Significa, per esempio, “le cose hanno
durato troppo fin qui sì, al di là no”, “vai troppo in là” e anche “c’è un
limite oltre il quale non andrai". Insomma, questo no afferma l’esistenza
di una frontiera. Si ritrova la stessa idea di limite nell’impressione
dell’uomo in rivolta che l’altro “esageri”, che estenda il suo diritto al di là
di un confine oltre il quale un altro diritto gli fa fronte e lo limita. Così,
il movimento di rivolta poggia, ad un tempo, sul rifiuto categorico di
un’intrusione giudicata intollerabile e sulla certezza confusa di un buon
diritto, o più esattamente sull’impressione, nell’insorto, di avere “il diritto
di…”.
Non esiste rivolta senza la sensazione
d’avere in qualche modo, e da qualche parte, ragione. Appunto in questo lo
schiavo in rivolta dice ad un tempo di sì e di no. Egli afferma, insieme alla
frontiera, tutto ciò che avverte e vuol preservare al di qua della frontiera.
Dimostra, con caparbietà, che c’è in lui qualche cosa per cui “vale la pena
di…”, qualche cosa che richiede attenzione.

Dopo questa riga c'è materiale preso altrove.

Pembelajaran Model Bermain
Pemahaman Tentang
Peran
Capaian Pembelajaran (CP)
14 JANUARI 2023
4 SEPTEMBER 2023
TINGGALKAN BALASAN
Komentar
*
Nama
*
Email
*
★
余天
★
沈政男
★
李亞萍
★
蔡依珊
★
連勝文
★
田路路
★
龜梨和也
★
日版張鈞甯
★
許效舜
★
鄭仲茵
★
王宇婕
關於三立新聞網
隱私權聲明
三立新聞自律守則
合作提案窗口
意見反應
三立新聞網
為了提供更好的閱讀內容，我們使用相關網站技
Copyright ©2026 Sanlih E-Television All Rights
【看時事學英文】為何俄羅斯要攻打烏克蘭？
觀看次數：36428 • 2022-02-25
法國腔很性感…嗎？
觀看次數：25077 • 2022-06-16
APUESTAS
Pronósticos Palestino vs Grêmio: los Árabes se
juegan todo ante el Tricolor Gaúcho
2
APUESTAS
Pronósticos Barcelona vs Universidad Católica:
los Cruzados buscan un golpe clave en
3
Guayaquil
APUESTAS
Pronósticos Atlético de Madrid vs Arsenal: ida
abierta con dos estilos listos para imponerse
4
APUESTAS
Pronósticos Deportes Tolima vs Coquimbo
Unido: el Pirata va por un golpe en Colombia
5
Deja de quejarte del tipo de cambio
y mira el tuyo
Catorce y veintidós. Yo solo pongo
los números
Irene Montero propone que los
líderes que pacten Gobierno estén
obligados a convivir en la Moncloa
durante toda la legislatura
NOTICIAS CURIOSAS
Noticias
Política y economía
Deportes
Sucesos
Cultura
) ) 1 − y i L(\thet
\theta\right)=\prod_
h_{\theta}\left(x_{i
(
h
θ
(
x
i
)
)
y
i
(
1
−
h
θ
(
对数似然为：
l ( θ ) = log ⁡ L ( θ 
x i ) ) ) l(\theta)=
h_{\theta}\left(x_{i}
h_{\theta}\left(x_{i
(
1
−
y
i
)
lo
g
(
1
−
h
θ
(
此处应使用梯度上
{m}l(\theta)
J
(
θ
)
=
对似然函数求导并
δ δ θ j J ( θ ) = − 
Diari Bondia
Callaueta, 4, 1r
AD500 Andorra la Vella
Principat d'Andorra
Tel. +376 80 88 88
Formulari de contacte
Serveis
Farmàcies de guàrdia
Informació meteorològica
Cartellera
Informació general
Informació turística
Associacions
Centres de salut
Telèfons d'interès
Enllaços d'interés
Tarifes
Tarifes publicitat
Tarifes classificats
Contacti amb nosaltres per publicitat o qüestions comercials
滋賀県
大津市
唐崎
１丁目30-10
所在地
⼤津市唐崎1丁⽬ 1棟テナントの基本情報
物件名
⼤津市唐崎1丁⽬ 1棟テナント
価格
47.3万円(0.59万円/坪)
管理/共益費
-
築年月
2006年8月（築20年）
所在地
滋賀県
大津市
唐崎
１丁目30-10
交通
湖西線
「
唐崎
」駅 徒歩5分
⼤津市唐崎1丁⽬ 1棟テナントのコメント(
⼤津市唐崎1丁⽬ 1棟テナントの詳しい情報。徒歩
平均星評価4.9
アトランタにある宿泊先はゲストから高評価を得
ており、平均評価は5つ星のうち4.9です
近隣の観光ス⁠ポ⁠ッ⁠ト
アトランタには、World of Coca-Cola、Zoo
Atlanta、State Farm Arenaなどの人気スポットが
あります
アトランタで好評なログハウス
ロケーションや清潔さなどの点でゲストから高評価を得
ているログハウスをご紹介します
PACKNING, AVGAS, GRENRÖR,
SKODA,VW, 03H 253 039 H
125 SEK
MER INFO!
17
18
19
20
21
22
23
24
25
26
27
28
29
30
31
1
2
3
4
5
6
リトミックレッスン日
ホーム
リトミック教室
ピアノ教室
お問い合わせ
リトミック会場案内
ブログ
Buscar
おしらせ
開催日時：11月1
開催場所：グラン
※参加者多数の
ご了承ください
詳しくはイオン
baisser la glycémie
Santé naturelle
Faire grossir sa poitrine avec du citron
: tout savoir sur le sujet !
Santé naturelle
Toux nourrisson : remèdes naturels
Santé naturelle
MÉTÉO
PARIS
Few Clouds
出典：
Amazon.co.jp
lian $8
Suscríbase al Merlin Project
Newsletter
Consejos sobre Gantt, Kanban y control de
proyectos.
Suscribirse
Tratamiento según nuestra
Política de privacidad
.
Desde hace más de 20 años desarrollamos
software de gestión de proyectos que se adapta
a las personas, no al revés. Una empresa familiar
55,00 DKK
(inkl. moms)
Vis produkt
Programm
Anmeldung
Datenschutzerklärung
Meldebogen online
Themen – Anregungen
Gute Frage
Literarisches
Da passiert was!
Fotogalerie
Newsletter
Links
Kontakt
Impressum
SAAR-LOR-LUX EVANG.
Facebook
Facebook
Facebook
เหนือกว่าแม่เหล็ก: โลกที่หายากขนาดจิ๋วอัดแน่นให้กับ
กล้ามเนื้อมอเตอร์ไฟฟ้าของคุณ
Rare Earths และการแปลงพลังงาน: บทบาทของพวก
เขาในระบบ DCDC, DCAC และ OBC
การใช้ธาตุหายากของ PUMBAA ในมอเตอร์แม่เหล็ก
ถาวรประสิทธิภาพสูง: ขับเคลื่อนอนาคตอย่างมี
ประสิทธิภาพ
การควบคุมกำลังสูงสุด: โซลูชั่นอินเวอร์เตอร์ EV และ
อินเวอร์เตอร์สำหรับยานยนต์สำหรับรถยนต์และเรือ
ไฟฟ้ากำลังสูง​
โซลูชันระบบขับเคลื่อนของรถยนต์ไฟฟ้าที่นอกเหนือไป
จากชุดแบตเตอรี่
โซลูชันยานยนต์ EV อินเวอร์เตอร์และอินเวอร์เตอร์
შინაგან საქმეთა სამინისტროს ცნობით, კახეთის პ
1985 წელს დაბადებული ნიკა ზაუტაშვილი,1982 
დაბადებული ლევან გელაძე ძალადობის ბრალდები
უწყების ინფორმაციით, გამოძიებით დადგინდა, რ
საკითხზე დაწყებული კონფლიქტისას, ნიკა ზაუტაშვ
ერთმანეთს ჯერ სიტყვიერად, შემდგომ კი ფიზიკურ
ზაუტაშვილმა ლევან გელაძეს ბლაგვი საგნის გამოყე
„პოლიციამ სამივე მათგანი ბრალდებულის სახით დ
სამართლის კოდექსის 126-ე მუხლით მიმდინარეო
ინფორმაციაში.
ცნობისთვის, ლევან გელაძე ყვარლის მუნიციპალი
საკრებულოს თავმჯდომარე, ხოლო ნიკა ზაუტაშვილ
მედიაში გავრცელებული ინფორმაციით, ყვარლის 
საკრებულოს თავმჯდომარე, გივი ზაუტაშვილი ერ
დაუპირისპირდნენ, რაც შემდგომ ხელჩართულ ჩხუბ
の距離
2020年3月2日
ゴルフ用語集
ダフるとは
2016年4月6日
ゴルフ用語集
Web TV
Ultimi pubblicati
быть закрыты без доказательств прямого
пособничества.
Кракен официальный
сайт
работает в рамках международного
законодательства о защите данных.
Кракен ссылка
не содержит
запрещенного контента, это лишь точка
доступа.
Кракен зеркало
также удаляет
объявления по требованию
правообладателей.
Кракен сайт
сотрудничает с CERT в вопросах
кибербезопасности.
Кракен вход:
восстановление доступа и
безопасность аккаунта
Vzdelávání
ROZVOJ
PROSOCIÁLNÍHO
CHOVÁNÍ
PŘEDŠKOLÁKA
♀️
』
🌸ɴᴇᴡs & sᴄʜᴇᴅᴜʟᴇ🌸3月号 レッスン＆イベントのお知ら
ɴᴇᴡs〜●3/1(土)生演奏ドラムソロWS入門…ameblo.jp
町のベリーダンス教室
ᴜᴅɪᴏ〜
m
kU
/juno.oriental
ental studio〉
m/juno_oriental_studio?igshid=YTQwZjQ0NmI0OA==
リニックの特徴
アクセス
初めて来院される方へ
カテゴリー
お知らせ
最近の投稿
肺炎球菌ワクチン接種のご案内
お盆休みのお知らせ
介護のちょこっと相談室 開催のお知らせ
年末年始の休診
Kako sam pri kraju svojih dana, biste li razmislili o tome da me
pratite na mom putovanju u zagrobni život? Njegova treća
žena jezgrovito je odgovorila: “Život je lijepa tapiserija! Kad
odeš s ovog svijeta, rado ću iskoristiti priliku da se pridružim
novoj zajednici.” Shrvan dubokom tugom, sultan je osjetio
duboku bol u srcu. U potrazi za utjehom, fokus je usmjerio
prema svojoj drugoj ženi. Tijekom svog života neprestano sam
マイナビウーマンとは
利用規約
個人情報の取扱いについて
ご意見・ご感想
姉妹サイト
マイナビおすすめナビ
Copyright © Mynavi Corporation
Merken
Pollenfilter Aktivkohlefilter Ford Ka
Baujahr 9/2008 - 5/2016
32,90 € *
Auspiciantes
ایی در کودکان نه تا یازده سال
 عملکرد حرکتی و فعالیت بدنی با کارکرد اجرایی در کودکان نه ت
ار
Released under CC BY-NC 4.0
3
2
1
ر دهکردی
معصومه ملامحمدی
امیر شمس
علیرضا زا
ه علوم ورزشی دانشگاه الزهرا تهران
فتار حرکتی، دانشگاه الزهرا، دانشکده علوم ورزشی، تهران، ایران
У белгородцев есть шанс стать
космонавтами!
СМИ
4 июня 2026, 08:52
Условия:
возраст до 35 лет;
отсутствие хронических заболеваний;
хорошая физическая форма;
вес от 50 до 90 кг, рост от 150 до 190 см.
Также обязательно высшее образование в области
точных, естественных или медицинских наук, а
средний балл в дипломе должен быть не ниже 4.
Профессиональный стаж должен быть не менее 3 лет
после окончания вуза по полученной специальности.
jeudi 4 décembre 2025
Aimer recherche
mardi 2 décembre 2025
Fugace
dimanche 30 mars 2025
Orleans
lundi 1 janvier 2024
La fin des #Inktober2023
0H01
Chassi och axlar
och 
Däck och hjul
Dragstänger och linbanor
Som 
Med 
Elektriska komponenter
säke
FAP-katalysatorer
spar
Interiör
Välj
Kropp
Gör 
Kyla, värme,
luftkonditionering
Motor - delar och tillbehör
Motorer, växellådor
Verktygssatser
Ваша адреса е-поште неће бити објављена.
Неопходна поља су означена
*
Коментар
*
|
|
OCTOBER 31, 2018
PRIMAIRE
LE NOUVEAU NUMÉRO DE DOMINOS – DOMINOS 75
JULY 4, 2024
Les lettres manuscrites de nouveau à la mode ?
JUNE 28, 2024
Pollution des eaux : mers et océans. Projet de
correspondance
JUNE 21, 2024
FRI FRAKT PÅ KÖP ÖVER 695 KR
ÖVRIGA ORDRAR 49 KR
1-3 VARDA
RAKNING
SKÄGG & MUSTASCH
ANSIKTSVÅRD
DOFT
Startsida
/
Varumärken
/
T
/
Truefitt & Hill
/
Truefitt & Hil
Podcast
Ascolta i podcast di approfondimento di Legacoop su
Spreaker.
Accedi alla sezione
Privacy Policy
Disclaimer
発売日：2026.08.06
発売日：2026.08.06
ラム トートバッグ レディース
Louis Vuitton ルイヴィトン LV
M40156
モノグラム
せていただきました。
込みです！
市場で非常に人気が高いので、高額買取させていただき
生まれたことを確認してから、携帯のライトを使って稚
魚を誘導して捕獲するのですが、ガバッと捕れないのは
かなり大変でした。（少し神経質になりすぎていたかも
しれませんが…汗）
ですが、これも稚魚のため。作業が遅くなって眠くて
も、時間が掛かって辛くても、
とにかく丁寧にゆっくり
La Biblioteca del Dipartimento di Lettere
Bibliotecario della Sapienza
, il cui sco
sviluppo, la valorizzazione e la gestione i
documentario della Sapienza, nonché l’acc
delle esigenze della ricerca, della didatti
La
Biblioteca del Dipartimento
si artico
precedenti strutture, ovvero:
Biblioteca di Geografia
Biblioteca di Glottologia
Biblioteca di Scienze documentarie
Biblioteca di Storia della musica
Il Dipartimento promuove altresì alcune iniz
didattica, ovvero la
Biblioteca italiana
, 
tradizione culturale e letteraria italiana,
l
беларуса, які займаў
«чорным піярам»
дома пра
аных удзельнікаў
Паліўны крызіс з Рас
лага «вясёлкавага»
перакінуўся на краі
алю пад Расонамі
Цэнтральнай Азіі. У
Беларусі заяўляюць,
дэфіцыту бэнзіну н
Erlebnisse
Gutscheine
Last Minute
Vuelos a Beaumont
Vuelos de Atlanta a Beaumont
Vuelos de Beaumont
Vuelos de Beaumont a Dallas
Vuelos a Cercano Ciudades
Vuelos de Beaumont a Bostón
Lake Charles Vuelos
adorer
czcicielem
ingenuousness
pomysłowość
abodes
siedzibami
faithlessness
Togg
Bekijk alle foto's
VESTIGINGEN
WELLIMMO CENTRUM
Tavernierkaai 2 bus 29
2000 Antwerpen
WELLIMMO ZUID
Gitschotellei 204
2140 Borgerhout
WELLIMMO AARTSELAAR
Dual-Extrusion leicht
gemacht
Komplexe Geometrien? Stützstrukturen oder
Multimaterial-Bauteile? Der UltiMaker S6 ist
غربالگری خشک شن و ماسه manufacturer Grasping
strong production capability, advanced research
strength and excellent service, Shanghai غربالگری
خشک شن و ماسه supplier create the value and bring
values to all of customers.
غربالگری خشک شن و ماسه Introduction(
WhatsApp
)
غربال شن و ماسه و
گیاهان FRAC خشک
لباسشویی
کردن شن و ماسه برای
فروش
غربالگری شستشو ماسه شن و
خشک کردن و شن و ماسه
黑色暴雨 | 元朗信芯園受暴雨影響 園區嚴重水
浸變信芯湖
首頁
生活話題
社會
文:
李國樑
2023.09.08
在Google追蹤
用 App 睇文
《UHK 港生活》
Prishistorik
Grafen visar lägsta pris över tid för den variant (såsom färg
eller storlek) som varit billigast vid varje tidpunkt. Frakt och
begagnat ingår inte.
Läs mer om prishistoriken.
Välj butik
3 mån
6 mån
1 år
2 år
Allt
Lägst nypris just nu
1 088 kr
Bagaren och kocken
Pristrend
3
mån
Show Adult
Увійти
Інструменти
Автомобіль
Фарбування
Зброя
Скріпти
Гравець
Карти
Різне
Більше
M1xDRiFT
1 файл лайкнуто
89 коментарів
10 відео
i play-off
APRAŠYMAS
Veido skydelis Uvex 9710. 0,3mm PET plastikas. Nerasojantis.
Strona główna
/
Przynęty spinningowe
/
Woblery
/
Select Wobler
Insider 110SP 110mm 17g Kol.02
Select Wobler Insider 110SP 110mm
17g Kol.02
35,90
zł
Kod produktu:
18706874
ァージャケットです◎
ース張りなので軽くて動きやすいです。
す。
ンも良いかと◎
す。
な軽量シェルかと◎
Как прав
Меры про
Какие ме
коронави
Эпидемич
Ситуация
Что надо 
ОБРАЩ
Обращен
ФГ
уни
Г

In certo modo, oppone all’ordine
che l’opprime una specie di diritto a non essere oppresso al di là di quanto
egli possa ammettere.
L’uomo in rivolta vuole essere tutto, identificarsi
totalmente con quel bene di cui a un tratto ha preso coscienza e che vuole sia
riconosciuto e salutato nella propria persona – o niente, vale a dire trovarsi
definitivamente scaduto per opera della forza che lo domina. Al limite, accetta
quella estrema caduta che è la morte, se dev’essere privo di quella
consacrazione esclusiva che chiamerà, per esempio, la propria libertà.
Piuttosto morire in piedi che vivere in ginocchio.
Piuttosto morire in piedi che vivere in ginocchio.